Um dos discursos mais freqüentes para definir o avaf, como diz Rabinowitz, é
classificá-lo como Psicodélico. Eis o motivo de seu trabalho ser visto como forma
de escapismo, no sentido de tomar drogas em referencia ao Psicodelismo
estético dos anos 70. Não é por acaso as dificuldades do avaf não ser
classificado, mesmo em espaços que aparentemente são ligados à arte
contemporânea como no Tate Liverpool, Inglaterra. Ao participar do Summer of
Love: Art of the Psichedelic Era no Tate Liverpool com o projeto Butch Queen
realness with a twist in pastel colors ( rainha sanguinolenta com uma trança em
cor pastel) (bqrwtpc) o avaf mostra por meio das diversas justaposições: filme,
material de vídeo, performances artísticas, clips de programas musicais dos anos
70 e 80 não imagens. A preocupação do avaf era não simplesmente mostrar
imagens que se referissem ao Psicodélico, mas explorar e estimular as
experiências nos freqüentadores da exposição. Mostrar somente imagens é tirar
a possibilidade de vivenciar significativamente a dimensão da produção artística.
Ou ainda, possibilitar que o público possa ser amplamente estimulado a
experimentar a sua subjetividade ao entrar em contato com as manifestações
artísticas. Daí um dos fundadores do avaf, Eli Sudbrack’s dizer em uma
entrevista de 2007 que historicamente a Era do Summer of Love dos anos 60
como arte psicodélica não quis dizer nada para o avaf:
“Contrário do que as pessoas pensam, nós não nos sentimos particularmente
ligados a era “Summer of Love”. Daquele período, nós estávamos mais
interessados nas manifestações de rua com as suas várias causas políticas:
direitos de mulheres e gays, protestos contra o racismo e a guerra do Vietnam,
etc. A Era do “Summer of Love” simboliza uma explosão da utopia hippie que
teve reflexo pelo mundo todo, mas a realidade era muito mais profunda. Esse
tempo em geral representa o nascimento de muitas lutas políticas e belas brigas
contra o regramento do poder. No entanto, todos esses movimentos foram mais
que ingênuos (naïfes). Os anos 70 e 80 solidificaram essas revoluções de várias
formas, mas nada terminou ainda”.
Ao se desviar da Arte Psicodélica, o avaf propõe não as imagens da arte
psicodélica de uma determinada era, mas criar situações e estratégias de
vivências que possam ser assumida em um sentido de virada significativa de
algo em sua aparência imagética. Eis o motivo de Rabinowitz salientar um
famoso exemplo que é tentar se guiar pelas ruas de Londres usando um mapa
de Veneza. Daí o princípio da desorientação em que o que está em jogo não é
apreender a coisa, mas aparência em sua múltipla possibilidade de não ser mais
familiar (a imagem da coisa histórica do Summer of Love não é mais familiar, sua
aparência histórica não garante nenhuma orientação de processo de resignificação). A sensação de estranhamento como modo de vivenciar a si mesmo
(subjetivamente) como lançando na temporalidade do co-momento-temporalatual da arte faz com que o espectador tenha que jogar fora o seu mapa
histórico-artistico-didático classificador das coisas do mundo e de si mesmo.

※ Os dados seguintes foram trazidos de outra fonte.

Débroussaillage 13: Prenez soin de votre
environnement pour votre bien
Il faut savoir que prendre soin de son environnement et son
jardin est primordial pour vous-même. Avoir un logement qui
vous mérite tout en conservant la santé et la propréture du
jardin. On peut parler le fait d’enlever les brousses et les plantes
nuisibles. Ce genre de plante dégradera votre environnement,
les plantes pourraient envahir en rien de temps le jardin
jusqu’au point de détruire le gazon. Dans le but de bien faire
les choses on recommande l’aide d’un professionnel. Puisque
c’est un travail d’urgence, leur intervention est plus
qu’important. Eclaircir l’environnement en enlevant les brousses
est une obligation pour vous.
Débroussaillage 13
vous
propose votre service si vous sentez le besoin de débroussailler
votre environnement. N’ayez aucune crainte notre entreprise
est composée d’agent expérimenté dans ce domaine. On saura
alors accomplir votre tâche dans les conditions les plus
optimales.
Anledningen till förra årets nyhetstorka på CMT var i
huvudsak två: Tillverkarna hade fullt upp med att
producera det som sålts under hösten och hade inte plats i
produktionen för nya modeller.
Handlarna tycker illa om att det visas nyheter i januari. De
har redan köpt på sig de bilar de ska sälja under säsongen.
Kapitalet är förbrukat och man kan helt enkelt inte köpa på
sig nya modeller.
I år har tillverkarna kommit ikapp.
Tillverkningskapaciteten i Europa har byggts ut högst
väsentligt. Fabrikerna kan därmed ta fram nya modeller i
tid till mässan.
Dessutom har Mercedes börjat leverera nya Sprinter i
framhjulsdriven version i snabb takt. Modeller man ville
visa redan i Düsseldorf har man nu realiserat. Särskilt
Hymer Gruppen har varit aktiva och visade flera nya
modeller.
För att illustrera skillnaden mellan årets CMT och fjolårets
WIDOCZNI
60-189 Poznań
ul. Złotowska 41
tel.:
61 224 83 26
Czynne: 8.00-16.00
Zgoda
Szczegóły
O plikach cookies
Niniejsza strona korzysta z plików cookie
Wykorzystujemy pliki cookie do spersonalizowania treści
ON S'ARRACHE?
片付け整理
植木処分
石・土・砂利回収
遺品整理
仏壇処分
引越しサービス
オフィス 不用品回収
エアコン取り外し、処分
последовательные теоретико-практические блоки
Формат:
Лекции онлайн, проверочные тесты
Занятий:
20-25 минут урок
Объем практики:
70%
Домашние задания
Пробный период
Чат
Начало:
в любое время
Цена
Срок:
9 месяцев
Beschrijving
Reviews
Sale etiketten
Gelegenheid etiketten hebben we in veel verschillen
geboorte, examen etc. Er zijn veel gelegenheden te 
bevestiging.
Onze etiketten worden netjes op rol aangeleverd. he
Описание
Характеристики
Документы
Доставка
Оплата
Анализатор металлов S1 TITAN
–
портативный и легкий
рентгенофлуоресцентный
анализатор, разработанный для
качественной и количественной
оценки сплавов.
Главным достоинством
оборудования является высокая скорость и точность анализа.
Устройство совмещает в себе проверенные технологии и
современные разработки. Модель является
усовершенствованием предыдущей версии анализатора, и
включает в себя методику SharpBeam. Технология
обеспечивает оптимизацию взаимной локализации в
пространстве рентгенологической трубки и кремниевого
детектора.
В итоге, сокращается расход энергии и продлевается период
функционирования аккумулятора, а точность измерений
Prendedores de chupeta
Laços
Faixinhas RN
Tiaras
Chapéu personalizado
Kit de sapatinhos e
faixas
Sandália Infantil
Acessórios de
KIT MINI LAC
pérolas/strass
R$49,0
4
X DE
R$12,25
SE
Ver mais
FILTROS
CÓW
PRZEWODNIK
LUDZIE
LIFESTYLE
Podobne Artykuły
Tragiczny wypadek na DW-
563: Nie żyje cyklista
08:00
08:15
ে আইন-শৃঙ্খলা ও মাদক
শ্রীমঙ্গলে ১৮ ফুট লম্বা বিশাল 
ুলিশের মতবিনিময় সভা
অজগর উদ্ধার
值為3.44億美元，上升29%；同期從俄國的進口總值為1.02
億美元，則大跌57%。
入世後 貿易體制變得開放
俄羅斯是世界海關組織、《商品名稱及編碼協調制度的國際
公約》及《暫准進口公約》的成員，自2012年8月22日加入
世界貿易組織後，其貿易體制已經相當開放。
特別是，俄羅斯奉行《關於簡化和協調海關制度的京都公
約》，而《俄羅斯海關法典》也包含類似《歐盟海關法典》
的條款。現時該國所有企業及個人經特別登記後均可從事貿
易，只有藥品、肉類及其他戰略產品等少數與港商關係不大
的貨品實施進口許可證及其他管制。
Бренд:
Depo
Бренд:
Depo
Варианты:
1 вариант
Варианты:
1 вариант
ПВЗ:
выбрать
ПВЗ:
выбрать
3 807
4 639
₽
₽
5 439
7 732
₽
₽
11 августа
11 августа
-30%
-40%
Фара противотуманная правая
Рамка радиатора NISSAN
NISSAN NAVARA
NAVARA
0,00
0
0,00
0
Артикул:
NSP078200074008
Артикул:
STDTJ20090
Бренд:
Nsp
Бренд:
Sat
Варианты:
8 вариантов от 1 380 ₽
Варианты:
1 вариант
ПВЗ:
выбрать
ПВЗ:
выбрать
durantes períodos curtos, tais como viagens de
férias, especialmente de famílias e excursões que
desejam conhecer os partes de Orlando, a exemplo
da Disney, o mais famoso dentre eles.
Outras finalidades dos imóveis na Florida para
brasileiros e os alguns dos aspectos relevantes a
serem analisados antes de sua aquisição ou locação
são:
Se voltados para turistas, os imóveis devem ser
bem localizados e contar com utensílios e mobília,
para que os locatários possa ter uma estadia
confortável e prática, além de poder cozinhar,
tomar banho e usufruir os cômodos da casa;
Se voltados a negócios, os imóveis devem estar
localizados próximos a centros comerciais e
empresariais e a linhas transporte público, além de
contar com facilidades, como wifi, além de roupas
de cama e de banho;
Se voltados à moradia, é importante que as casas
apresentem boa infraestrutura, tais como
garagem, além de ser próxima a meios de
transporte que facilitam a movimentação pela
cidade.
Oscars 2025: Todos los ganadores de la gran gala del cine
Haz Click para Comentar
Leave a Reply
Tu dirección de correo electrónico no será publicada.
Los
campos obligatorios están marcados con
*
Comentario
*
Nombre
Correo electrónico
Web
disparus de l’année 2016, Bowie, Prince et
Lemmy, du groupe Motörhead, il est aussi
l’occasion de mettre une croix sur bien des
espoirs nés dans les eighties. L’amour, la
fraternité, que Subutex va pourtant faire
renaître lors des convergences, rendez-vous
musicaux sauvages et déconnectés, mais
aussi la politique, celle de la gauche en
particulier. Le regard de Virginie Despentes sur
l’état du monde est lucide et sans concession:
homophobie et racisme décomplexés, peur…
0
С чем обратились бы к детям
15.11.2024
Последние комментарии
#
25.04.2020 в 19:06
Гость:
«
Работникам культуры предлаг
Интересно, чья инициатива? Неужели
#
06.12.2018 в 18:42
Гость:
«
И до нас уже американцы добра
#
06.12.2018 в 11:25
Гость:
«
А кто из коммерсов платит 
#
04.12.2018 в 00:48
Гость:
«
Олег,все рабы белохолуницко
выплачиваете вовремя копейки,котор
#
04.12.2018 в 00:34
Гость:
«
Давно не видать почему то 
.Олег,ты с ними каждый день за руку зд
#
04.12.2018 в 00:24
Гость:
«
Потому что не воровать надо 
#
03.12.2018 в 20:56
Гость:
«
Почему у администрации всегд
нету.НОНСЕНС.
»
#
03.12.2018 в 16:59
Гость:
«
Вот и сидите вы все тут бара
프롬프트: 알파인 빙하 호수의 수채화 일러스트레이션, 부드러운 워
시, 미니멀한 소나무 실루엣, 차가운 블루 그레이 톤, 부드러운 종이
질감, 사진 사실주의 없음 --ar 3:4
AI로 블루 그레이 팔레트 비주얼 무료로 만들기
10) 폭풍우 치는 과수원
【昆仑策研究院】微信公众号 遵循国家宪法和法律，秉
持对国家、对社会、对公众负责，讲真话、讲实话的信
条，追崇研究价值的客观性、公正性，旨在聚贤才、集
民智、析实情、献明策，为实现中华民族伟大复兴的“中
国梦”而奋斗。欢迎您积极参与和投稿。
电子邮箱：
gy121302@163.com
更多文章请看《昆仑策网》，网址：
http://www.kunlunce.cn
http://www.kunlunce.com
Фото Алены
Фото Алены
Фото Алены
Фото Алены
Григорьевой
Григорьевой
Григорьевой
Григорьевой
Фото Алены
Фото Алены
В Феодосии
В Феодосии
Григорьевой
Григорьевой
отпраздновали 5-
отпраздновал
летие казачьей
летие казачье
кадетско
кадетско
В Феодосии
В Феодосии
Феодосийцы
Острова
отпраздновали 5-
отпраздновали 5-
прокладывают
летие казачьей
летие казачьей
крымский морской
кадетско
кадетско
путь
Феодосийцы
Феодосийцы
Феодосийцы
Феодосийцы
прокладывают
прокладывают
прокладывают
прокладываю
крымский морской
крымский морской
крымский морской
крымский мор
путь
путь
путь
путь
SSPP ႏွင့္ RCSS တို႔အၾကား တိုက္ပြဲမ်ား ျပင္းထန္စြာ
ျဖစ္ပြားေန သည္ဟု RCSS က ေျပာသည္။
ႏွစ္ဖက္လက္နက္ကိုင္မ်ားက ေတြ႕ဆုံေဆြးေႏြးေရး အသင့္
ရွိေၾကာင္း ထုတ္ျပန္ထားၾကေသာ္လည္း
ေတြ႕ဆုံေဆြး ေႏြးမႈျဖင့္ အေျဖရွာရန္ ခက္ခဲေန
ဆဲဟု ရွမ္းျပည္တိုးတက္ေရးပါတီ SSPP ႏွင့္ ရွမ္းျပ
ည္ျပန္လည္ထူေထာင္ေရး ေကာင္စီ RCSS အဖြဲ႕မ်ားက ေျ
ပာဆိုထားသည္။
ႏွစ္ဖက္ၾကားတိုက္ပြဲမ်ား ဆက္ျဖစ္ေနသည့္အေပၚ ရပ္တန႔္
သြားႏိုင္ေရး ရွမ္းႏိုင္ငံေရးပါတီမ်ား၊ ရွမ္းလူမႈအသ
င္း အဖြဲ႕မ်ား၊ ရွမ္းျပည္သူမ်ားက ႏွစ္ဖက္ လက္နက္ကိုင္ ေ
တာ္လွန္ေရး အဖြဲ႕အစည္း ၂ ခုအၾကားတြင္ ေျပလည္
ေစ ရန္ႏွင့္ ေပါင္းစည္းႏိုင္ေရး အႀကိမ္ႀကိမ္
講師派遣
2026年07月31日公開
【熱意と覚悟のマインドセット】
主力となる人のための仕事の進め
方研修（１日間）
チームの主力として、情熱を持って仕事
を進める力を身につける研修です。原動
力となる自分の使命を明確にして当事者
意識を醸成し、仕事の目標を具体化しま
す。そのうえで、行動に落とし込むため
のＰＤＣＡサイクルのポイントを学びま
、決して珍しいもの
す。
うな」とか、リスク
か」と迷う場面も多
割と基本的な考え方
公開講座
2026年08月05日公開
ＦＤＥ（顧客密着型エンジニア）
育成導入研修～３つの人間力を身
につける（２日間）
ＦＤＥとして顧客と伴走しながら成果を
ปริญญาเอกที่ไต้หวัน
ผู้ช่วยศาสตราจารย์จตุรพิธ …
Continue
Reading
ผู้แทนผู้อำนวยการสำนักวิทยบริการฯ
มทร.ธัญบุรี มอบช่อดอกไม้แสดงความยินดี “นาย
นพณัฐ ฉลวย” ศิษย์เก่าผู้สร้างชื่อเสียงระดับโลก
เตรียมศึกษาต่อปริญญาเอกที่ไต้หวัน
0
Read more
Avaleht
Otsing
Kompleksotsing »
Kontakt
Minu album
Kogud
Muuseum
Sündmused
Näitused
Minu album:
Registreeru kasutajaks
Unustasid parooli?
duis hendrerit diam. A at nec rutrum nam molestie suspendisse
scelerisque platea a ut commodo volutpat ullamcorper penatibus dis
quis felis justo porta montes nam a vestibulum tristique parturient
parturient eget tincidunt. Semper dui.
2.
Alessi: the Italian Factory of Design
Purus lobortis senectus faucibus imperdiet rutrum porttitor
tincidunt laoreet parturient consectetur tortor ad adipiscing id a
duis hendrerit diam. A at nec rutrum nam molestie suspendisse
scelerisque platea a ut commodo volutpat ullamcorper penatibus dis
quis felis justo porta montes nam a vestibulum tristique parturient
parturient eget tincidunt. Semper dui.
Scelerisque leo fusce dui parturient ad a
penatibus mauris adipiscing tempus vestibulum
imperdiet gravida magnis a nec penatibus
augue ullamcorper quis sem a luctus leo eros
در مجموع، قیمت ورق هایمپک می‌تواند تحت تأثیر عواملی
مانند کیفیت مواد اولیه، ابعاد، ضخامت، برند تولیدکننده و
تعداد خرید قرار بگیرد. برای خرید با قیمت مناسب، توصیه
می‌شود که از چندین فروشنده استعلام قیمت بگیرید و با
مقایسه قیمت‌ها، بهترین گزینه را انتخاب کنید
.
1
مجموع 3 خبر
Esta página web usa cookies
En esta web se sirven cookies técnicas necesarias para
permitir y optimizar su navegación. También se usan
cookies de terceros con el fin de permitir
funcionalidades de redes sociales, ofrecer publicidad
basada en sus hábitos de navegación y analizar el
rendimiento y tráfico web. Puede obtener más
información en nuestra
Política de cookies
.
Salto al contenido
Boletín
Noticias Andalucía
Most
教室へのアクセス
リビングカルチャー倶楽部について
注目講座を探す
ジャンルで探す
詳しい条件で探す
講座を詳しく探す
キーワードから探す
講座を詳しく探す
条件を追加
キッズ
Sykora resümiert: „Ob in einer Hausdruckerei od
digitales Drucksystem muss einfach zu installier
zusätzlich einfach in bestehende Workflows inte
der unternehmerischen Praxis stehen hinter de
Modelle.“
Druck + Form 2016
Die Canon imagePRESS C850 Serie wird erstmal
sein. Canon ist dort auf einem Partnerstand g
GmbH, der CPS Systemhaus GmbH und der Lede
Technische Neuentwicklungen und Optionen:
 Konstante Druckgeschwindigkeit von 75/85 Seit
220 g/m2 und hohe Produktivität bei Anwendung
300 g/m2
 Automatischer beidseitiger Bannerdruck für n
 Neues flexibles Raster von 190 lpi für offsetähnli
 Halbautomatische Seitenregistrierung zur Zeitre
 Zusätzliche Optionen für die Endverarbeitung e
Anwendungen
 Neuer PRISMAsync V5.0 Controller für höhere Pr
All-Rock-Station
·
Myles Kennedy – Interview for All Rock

Jogar fora ou ter um mapa errado é se auto-estimular em um crescimento de
estímulos que vão se expandindo em situações de desvio e de descaminhos.
Deste modo, nós podemos pensar a linguagem artística como horizonte de
possibilidades aparentes que nos obriga assumirmos a nós mesmos como tendo
a tarefa de ser naquilo que o filósofo alemão Heidegger diz em seu Ser e Tempo:
o ente que temos que analisar, somos nós mesmos. E podemos acrescentar:
não tem mapa.
(a diferença de diferenciando em algo que não é mais).